17.     Income Taxes


The effective tax rates were a provision of 47.3% in 2009 and 35.2% in 2008. The provision for income taxes differs from the amounts derived from applying the statutory U.S. federal income tax rate of 34.0% to income before provision for income taxes as follows (in thousands):
 
   
2009
   
2008
 
Statutory tax provision
  $ (2,185 )   $ (3,560 )
State income taxes, net of
               
federal income tax (credit)/benefit
    (301 )     (623 )
Addition to (release of) tax reserves
    (270 )     136  
Change in valuation allowance
    (284 )     241  
Non-deductible expenses and other
    2       122  
                 
Provision for income taxes
  $ (3,038 )   $ (3,684 )
 
For the year ended December 26, 2009, the Company recognized an income tax benefit of $3.0 million, which is comprised of $2.9 million related to deferred income taxes and $0.1 million related to current income taxes.

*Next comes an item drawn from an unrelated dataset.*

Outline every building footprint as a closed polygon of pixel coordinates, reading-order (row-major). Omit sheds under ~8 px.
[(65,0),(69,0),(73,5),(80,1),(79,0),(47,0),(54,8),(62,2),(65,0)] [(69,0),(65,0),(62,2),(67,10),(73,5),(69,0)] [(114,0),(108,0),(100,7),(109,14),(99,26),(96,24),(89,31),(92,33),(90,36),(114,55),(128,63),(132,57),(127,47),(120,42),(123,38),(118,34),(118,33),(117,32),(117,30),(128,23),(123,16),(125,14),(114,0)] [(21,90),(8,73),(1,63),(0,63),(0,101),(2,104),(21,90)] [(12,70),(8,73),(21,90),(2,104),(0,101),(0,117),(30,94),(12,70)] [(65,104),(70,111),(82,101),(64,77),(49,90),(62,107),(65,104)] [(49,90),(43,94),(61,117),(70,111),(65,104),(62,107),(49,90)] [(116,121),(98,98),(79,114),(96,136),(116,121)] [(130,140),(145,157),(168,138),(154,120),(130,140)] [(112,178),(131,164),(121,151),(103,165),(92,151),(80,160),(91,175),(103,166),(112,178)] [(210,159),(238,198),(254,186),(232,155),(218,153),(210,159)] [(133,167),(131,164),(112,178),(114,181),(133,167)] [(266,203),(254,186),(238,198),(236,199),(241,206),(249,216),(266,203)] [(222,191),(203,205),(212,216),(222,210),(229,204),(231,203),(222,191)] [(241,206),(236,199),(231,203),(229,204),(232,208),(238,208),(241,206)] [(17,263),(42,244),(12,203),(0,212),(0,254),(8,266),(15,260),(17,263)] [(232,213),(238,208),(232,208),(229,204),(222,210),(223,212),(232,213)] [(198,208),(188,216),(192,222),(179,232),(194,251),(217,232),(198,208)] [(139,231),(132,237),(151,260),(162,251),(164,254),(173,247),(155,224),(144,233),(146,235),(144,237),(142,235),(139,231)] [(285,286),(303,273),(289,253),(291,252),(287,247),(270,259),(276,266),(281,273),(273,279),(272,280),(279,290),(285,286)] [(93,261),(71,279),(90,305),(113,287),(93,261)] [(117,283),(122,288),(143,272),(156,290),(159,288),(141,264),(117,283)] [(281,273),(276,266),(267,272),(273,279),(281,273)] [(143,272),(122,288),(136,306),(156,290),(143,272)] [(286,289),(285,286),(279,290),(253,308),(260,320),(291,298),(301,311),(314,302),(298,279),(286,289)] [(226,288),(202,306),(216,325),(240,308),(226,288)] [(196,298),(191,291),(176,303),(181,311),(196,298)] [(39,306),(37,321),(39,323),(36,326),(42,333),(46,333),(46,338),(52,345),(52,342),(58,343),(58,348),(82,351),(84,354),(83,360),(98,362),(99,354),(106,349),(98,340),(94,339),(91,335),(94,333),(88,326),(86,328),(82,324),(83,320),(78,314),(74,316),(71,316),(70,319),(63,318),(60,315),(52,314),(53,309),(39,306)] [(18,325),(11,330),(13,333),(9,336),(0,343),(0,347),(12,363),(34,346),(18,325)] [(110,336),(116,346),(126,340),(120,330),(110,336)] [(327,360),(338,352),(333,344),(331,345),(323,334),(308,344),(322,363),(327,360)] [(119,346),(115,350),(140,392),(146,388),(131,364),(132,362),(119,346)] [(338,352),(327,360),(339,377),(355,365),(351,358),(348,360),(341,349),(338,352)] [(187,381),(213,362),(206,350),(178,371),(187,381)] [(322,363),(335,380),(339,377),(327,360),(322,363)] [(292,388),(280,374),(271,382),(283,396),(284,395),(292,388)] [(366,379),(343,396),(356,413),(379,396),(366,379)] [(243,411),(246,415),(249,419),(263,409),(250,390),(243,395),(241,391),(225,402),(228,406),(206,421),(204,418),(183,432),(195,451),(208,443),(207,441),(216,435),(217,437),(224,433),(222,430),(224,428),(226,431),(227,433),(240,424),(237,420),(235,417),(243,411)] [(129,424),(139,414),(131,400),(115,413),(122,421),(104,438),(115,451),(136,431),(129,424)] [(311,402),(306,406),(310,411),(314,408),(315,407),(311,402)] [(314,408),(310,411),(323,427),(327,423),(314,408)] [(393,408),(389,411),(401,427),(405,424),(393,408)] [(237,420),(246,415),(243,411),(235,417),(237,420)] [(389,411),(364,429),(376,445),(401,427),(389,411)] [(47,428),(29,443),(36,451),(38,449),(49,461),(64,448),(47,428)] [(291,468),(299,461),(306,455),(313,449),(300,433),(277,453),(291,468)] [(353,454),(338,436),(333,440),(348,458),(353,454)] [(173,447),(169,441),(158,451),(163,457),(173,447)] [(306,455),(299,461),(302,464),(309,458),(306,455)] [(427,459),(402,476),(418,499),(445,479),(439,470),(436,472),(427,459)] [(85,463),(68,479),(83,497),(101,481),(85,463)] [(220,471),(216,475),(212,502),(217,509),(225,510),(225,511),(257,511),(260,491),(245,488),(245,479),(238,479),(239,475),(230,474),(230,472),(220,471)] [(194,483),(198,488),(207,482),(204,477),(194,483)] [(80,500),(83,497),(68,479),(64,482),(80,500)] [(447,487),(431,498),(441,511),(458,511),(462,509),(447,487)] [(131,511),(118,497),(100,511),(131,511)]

For the year ended December 27, 2008, the Company recognized an income tax benefit of $3.7 million, which is comprised of a $3.8 million benefit related to deferred income taxes and $0.1 million of expense related to current income taxes.
 
During fiscal 2009, the Company favorably settled a state tax matter that resulted in discrete tax benefits of approximately $411 thousand which reduced the Company’s effective tax rate for the periods presented.

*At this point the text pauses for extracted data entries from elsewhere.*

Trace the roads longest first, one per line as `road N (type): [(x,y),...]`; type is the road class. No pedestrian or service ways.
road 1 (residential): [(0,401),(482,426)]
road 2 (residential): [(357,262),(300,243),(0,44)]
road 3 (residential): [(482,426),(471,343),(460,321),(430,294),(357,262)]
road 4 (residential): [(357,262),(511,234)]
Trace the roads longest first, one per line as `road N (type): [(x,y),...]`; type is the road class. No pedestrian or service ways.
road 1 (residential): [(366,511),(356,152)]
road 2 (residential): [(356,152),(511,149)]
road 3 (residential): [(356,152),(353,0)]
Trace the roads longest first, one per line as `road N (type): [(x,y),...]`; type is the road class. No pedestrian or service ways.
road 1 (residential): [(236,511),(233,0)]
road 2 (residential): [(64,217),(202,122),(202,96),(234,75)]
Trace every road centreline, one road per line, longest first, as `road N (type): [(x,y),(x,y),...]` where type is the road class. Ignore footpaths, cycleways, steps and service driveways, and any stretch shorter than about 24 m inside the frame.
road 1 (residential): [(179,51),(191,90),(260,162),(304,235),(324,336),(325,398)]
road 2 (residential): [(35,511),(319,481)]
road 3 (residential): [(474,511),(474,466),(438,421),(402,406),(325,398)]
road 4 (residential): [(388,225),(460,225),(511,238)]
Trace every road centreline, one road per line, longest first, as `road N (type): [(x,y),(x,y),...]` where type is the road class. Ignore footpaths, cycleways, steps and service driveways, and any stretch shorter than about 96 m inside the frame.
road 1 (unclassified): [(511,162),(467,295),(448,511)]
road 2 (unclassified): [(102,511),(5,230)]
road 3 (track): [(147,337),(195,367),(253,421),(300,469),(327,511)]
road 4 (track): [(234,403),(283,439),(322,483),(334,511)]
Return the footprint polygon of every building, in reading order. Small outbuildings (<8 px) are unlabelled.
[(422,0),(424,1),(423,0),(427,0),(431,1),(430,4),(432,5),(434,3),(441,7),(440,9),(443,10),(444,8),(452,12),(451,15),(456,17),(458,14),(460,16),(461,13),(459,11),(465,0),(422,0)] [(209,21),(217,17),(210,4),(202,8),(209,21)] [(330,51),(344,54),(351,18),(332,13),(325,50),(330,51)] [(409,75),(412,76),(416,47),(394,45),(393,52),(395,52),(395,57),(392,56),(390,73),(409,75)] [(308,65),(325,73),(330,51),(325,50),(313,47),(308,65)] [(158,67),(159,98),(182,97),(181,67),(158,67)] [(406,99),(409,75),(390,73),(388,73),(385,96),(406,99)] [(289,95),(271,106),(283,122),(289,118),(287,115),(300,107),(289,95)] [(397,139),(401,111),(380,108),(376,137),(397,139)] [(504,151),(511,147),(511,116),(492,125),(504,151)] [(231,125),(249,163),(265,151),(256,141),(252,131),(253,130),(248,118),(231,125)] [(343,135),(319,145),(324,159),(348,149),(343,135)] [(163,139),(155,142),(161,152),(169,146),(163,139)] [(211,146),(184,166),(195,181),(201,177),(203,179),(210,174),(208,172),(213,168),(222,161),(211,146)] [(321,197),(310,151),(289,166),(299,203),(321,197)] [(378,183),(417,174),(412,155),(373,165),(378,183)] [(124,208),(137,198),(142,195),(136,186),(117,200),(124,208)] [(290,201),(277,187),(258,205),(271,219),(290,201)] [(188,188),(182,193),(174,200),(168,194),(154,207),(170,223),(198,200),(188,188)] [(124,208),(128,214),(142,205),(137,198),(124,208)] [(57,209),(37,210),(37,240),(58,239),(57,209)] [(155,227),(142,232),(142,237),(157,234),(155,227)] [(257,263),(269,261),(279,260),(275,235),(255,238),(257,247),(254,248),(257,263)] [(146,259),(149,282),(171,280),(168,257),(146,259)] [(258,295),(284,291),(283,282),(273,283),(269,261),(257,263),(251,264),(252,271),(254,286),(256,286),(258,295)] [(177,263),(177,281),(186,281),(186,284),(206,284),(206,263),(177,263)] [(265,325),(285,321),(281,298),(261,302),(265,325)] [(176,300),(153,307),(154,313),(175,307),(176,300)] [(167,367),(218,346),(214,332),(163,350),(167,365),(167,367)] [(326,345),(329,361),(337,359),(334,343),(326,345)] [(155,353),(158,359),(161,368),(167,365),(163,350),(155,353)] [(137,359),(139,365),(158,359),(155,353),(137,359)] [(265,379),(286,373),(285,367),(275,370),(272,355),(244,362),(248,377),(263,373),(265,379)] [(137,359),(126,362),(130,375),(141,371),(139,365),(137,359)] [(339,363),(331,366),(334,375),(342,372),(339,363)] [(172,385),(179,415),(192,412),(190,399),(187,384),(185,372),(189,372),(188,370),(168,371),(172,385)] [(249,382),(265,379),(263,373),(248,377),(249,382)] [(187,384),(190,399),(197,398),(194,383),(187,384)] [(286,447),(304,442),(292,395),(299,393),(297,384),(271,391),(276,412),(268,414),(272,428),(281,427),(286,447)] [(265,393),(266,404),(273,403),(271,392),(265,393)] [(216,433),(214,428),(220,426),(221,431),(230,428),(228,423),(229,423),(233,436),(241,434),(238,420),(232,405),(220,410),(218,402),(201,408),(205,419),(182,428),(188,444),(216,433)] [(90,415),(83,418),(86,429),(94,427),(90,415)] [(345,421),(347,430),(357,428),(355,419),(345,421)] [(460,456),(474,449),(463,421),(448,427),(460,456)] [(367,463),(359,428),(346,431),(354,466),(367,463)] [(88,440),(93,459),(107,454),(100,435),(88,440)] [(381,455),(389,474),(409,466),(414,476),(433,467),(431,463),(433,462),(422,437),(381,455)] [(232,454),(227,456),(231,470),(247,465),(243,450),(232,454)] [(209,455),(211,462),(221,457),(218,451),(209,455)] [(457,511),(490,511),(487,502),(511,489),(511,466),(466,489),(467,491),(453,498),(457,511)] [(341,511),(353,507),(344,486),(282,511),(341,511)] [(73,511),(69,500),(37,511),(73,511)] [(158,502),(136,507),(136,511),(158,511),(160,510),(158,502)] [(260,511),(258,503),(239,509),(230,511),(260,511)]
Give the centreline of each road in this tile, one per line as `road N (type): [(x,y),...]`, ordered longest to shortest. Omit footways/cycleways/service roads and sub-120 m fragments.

Deferred income taxes represent the future tax consequences of differences between the tax bases of assets and liabilities and their financial reporting amounts at each year end. Significant components of the Company’s deferred income tax assets (liabilities) are as follows (in thousands):
 
      2009       2008  
Deferred tax assets
               
Pension and employee benefit costs
  $ 12,161     $ 13,392  
Postretirement benefits other than pensions
    -       1,116  
Vacation pay
    45       3  
Provision for doubtful accounts
    814       628  
Charitable contributions
    596       659  
Net operating loss carryforwards
    5,947       3,708  
Unused federal tax credits
    433       293  
Unused state tax credits
    250       250  
Other
    4,141       2,547  
                 
Net deferred tax asset
    24,387       22,596  
Less:  valuation allowance
    (907 )     (1,247 )
Net deferred tax assets
  $ 23,480     $ 21,349  
                 
Deferred tax liabilities
               
Depreciation and amortization
    (4,005 )     (5,554 )
                 
Total net deferred tax assets
  $ 19,475     $ 15,795  
                                                      
The Company has recorded a state deferred income tax asset of $2.6 million, before consideration of any valuation allowance, for the benefit of state income tax loss carryforwards (“NOLs”). These carryforwards expire in varying amounts between 2010 and 2029.  The Company has recorded a deferred income tax asset of $3.4 million for the benefit of federal income tax NOLs.  Realization of both state and federal NOLs is dependent on generating sufficient taxable income prior to expiration of the loss carryforwards.  Although realization is not assured, management believes that it is more likely than not that the deferred tax asset will be realized.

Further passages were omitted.